The vein in Stanton’s temple turned purple. He leaned in just enough so only I could hear: “Keep talking, Rosen. One slip—one mistake—and IA will eat you alive. And I’ll make damn sure they know where to look.”
“Fuck you, asshole!”
His chair scraped back two inches as he surged up, but Davis slammed a hand on the desk.
“Enough,” Davis barked. “Sit down, Stanton, before IA gets gifted a brand-new fistfight to investigate.”
“I apologize,” I lied in my best fake-apologetic tone. Stanton was an asshole, and yeah, I felt for him getting caught up in my dad’s shit, but fuck that noise. No one got to revisit my dad’s sins on me.

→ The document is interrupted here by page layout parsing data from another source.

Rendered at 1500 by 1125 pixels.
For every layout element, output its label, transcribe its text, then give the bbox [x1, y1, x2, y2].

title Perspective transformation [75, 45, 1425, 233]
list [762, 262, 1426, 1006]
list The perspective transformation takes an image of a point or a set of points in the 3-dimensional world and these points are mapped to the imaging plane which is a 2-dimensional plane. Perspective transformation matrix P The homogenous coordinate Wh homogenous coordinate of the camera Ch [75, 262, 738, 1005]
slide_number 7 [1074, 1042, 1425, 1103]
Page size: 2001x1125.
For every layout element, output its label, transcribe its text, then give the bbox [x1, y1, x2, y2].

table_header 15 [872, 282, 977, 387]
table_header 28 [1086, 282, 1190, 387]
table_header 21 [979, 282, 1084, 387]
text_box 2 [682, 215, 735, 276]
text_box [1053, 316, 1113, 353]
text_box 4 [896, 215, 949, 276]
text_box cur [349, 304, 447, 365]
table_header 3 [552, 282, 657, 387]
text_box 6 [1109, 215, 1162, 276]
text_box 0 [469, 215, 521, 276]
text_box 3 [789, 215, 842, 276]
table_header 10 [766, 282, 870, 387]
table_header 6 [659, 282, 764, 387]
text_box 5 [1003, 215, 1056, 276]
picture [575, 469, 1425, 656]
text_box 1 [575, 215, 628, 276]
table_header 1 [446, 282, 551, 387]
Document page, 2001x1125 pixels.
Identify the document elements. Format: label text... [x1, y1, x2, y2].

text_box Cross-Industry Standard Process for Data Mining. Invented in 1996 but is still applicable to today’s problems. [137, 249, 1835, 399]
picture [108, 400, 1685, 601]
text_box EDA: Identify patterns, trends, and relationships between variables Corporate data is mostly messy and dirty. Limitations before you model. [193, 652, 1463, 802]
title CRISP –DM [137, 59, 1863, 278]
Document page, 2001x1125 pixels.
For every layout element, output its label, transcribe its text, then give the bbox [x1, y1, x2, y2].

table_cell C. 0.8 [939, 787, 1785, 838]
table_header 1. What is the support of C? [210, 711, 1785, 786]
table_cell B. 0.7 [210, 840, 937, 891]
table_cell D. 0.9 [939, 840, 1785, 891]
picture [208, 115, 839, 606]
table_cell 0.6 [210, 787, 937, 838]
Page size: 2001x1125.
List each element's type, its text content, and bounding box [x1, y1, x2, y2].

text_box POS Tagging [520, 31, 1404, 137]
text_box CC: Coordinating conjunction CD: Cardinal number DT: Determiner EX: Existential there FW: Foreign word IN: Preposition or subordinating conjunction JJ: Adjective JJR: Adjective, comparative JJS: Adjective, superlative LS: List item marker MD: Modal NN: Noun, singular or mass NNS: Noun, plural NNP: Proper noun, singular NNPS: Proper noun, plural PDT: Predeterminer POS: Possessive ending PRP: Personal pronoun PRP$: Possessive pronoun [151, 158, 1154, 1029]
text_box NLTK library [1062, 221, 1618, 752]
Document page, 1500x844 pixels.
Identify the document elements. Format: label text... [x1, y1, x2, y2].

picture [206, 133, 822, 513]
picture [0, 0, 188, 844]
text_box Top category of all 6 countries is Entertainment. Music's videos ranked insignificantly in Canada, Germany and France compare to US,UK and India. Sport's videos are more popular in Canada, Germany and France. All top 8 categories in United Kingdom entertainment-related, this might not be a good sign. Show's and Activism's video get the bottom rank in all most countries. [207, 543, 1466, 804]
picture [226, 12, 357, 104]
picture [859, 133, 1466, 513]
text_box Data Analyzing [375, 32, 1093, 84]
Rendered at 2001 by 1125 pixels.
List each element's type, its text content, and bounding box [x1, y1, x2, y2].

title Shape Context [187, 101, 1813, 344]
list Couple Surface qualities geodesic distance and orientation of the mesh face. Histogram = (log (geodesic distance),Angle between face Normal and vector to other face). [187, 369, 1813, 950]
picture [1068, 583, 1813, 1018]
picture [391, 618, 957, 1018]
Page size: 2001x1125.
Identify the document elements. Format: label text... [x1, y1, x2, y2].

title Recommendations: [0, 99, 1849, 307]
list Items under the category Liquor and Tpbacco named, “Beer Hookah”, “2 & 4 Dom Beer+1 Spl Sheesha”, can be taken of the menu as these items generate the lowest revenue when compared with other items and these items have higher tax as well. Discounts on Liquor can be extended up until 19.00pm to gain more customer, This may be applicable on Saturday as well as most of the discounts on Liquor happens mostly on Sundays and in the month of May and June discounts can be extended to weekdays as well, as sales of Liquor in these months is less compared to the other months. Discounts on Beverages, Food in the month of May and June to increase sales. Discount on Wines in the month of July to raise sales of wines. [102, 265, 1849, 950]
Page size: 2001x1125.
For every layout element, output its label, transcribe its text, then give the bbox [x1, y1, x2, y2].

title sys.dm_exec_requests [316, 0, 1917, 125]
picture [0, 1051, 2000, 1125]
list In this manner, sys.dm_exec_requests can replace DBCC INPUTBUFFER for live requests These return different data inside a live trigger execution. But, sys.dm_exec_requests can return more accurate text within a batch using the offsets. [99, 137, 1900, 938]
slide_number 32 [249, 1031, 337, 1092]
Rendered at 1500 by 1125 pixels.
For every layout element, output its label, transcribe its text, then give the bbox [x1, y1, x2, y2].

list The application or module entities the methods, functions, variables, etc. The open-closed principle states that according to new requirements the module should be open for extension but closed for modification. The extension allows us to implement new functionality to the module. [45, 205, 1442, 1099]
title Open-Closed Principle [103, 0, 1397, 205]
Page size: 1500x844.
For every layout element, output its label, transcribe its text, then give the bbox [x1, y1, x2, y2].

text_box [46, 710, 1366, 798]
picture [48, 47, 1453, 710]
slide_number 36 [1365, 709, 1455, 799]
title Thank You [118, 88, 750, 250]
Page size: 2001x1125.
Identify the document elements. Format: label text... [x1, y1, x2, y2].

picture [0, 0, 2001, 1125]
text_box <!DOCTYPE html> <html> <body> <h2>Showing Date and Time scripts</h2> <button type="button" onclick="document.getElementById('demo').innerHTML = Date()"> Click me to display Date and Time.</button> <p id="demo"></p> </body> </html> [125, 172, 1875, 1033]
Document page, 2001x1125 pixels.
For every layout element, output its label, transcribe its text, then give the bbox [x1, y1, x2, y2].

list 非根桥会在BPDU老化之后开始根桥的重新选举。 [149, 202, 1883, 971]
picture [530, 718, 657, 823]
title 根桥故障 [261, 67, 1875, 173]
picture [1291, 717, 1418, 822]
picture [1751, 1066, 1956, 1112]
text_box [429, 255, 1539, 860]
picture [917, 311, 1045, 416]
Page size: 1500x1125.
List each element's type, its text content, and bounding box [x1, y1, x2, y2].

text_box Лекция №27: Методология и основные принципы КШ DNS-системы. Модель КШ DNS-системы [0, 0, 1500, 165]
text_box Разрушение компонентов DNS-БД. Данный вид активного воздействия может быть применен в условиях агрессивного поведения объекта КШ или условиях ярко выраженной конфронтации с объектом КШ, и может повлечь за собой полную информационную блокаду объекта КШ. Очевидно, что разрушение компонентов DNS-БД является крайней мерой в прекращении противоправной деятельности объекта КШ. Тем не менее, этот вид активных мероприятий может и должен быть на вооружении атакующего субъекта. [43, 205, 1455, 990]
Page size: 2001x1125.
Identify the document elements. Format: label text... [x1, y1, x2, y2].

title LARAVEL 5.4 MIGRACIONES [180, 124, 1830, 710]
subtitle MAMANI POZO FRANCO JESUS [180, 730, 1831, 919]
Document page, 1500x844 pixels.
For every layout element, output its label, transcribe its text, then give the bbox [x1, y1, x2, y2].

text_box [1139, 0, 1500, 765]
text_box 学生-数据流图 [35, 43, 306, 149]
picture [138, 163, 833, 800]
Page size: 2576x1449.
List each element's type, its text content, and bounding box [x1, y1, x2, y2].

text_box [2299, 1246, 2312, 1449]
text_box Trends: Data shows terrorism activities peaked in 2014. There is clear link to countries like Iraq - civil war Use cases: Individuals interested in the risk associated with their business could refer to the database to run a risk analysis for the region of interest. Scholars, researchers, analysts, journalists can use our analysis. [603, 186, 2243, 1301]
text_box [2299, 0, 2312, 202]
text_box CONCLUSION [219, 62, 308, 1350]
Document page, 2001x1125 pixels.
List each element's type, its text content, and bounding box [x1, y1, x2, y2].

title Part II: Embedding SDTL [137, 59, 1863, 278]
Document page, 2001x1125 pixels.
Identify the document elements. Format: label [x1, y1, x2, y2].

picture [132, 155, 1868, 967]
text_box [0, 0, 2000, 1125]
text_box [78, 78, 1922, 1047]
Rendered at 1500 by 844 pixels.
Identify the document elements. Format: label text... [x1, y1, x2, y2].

No one else lost their older brother to a revenge killing or watched grief kill their mother.
After a pause, Stanton sat, but he stared ahead and refused to engage with me.
Davis exhaled slowly. “Stanton, as lead, carry on your work with the unidentified remains. Rosen, you and Frank get out of the fucking office and take point on the medical records for our newly ID’d victim.
And for the last time—” His gaze swept over both of us, hard and unyielding, then he focused directly on Stanton.
“We work this as a team. Do you understand?”
Stanton muttered something that might’ve been agreement.
“Detective Rosen?” Davis pressed.
“Yes, sir,” I said.
“Good. Stanton, get the hell out of my office and do your job.” I stood to leave as well. “Rosen, wait.”
As soon as the door shut on Stanton, Davis relaxed and regarded me with something like compassion. “How are you holding up?” he asked.
The question rocked me harder than if he’d yelled. I blinked, caught off guard. “I’m fine, sir.”
He didn’t buy it. “This case is hitting too close to old territory. Organ harvesting, bodies dumped, hospitals ignoring protocols, MC crap in the middle of it, cartel connections… You must understand the kind of mess your dad’s team got stuck in back when is going to affect how people look at you.”
“I know.” My throat was tight, heat crawling under my collar. I stared at a spot on his desk, so I didn’t have to meet his eyes. “It’s all good.”
“You look like you haven’t slept,” Davis said quietly. “Do you want to talk about that?”
“No.” It came out harsher than I meant.
“I’ve noticed a couple of the other older guys giving you the cold shoulder.” He waited for me to fill in names, but I still had to work with them, and hell, most of them would be gone in the next couple of years. Davis tutted at my silence. “Do you want to take any action?”
“No.”
Davis didn’t react. He just leaned back, folding his arms, and a cold prickle crawled up my spine.
“People are going to talk,” he said. “IA might start sniffing around you with anything MC and Cartel where you’re part of the team.”
I swallowed hard. My hands wouldn’t stay still, so I pressed them against my thighs. “They can do what they want. I’m not my father.”
He grunted his agreement. “If something hits too hard, come to me first, not after you snap and wring Stanton’s neck.”
“Yes, sir.”
“Anything you need to tell me at this point?” he asked.
I know he meant the case and my fellow cops, but it was Alejandro in the dark, his lips on mine, his hands gripping my hips, that was on my mind.
“No,” I said, steady despite everything inside me unraveling. “Nothing.”
He nodded once and let me go.
I stepped out, and the bullpen buzzed around me like static. Stanton glanced up at me and grimaced, but I focused on Frank standing by my desk, pretending to scroll through his phone.
“You good?” he asked.
“Yeah,” I said—another lie. But as I sat down, trying to breathe, I knew that I wasn’t good. And the worst part was, after everything that had happened last night… I wasn’t sure I wanted to be.
“We’ve got the hospital,” Frank announced when we headed out. He held up a thin folder. “St. Patrick’s pulled the archived medical records—full surgical notes, pre-op scans, the works. Lannon’s knee plate matches their implant stock from ‘97.”